I had the opportunity to share with a state legislator the value of a degree in engineering from Iowa State. It was fun to explain the many changes that are happening in education and professional practice and how students are seeing the advantages of taking part in the adventure that can be found in the STEM (science, technology, engineering and mathematics). Iowa State is deeply immersed in STEM, and I got to share with my new found friend that at Iowa State nearly 1 in 4 students are now engineering majors. All the STEM fields have bright futures with many challenges and good pay.
Students from the Cyclone Space Mining Club also made an impact that day.
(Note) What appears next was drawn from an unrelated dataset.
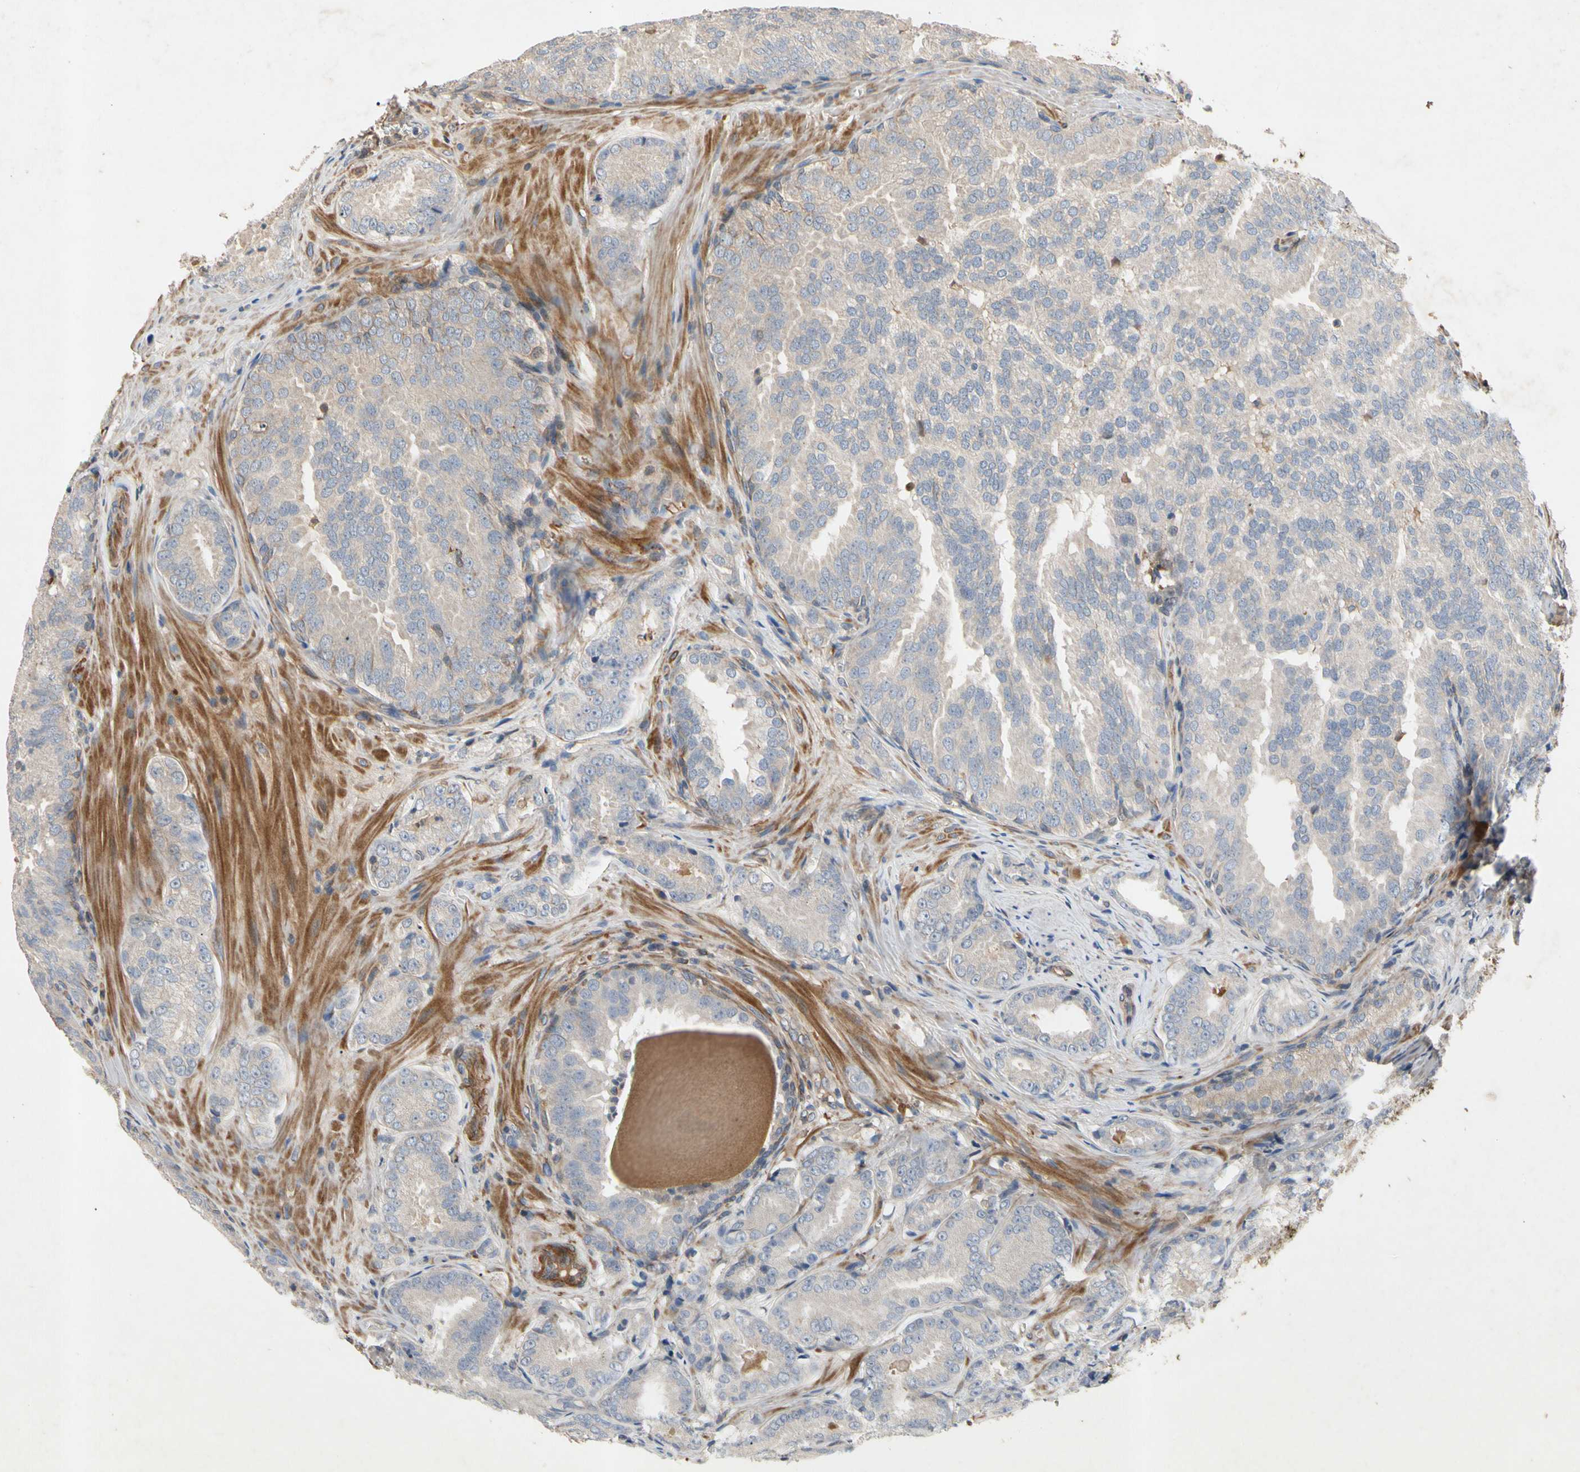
{"staining": {"intensity": "weak", "quantity": "<25%", "location": "cytoplasmic/membranous"}, "tissue": "prostate cancer", "cell_type": "Tumor cells", "image_type": "cancer", "snomed": [{"axis": "morphology", "description": "Adenocarcinoma, High grade"}, {"axis": "topography", "description": "Prostate"}], "caption": "The photomicrograph exhibits no significant positivity in tumor cells of prostate cancer.", "gene": "CRTAC1", "patient": {"sex": "male", "age": 64}}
The club represents one of hundreds of student organizations on campus. These clubs allow our ever-growing university to maintain a small-campus feel through the many friendships our students can find in these small communities on campus. Better still, many of these clubs allow the students to apply what they learn in the classroom to projects and activities sponsored by these groups. It is through this “Science through Practice,” which is part of our charter as a land-grant university, that makes Iowa State University such a unique place. And, it’s one of many reasons that students and their parents see us as a great place to get an education, and an adventure to boot!
Cyclone Space Mining is focused on designing and building a prototype space rover for collecting regolith on the moon or Mars. The club competes every May at the Kennedy Space Center Visitor’s Complex in Florida and has the chance to interact directly with NASA engineers and astronauts. The technology these students learn is incredible and serves to help them to land incredible jobs after graduation.
But that’s not all this club does. The students in this club, which includes not only engineer majors but education, communication, psychology, business and more, go out to our public schools to promote STEM to the children there. They also visit other events such as the state FIRST LEGO League championships, the Science Center of Iowa, and more. The weekend before the ISU Day at the Capitol, some members of the club took the rover to Kent State University to participate in a mock space mining competition with three other universities (they took second). At the same time, other club members were at the Science Center of Iowa for the Girls in Science Fair. There, they were helping new potential engineers, scientists (and astronauts dare I say) learn how parachutes work and why they are so important in space flight. In addition to this, after the event at the capitol, the club is headed to Marshalltown, Iowa, to give an educational program for a science education event.
Is engineering contagious? You bet it is! What other profession in the world lets you create at the rate engineering does and have such a benefit to society. Whether it be collecting rocks on the moon or helping a developing nation see economic expansion through better ways to live and work. It could also be solving problems related to climate by developing clean energies or developing more efficient appliances that use less of it.
The great thing about engineering at Iowa State is that we have our feet planted squarely on the ground as we reach for the stars. How do we do that? Ask Clayton Anderson, he’s an engineer, an astronaut, an ISU alum and all around nice guy. He’ll be giving a talk to our engineering students and anyone who wants to catch the “engineering bug” on February 20 to kick off E-week. Don’t miss it!